Piper Heath, East Helena Monitor, 05/14/26


An East Helena child care operation whose owner faces child sexual assault charges accumulated recurring safety violations over several years and a 2022 complaint alleging corporal punishment and verbal abuse, according to state filings.

David Carl Simpkins, 68, faces eight felony counts of child sexual assault from 2005 to 2014, according to court documents. Arraigned in Lewis & Clark County District Court on March 17 after posting a $150,000 bond, his trial is set to begin Aug. 31.  

PaPa’s Day Care, which operated out of Simpkins’ East Helena home at 1205 E. Clark, was first licensed in November 2004, with lapses before relicensing in May 2010 through July 2022, according to records from the state Department of Public Health and Human Services

The Monitor obtained the state filings, including Child Care Licensing inspection reports from 2017 to 2022 and the mid-2022 complaint, via a public records request. The documents do not detail any sexual assault, but cite repeated, troubling violations and an array of abuses, pointing toward weak state oversight and enforcement. 

The complaint is anonymous, but the details suggest it came from a regular visitor to PaPa’s, such as an employee or child parent. It alleges Simpkins often employed physical punishments, including spanking children, hitting and shoving their heads and striking them with a wooden spoon he called “Holio.” 

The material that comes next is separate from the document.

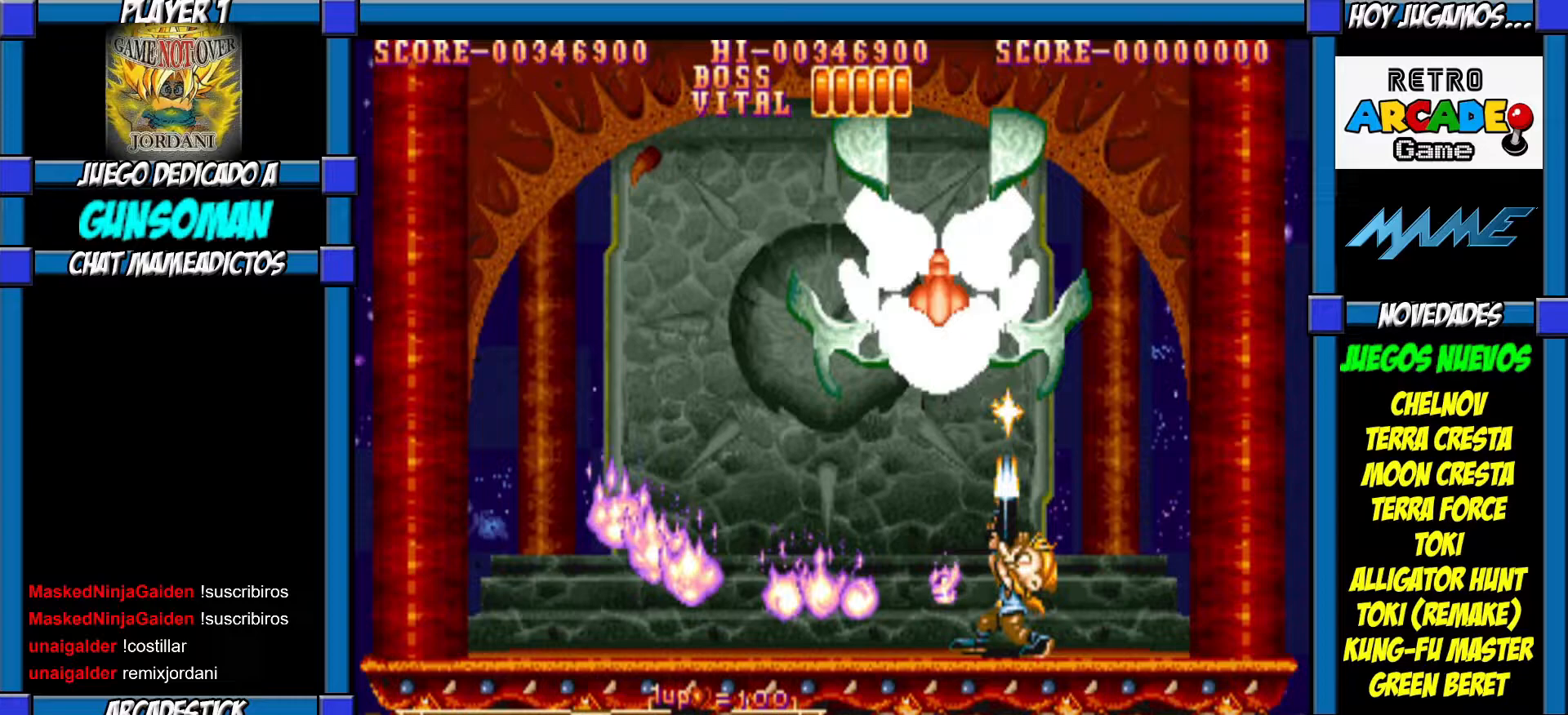
{"buttons": ["CROSS"], "left_stick": "up", "events": [[50, "CROSS", "up"], [100, "CROSS", "down"], [167, "CROSS", "up"], [217, "CROSS", "down"], [300, "CROSS", "up"], [367, "CROSS", "down"], [417, "CROSS", "up"], [500, "CROSS", "down"]]}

Simpkins was verbally abusive, regularly calling the children “dumb—, bastards, a—holes, little b—, stupid, dumb,” asserts the complaint, characterizing his behavior as “humiliating, frightening and damaging.” The complaint alleges that he carried a gun while transporting children and that loaded firearms were accessible to the children, including handguns kept in an unlocked file cabinet in a room sometimes used for naps. 

The complainant said they had video evidence of these behaviors, as Simpkins had granted them access to his home security system. According to DPHHS, the complaint prompted a July 2022 investigation, but three days after it began Simpkins terminated his license, triggering the end of the state inquiry.  

A continued investigation may have surfaced the sexual assault accusations before Child Protective Services reported them to law enforcement in 2025. 

Under the DPHHS’ child care licensing program, registered providers are required to undergo annual renewal inspections, during which licensors check facilities against a standardized survey covering health and safety, staffing ratios, records and the physical environment. 

PaPa’s annual inspections show deficiencies over multiple years. In 2017, a licensor found a fire extinguisher below minimum classification, a smoke detector missing from a room where a child was sleeping, an unsafe swing set and incomplete records for an infant in care. 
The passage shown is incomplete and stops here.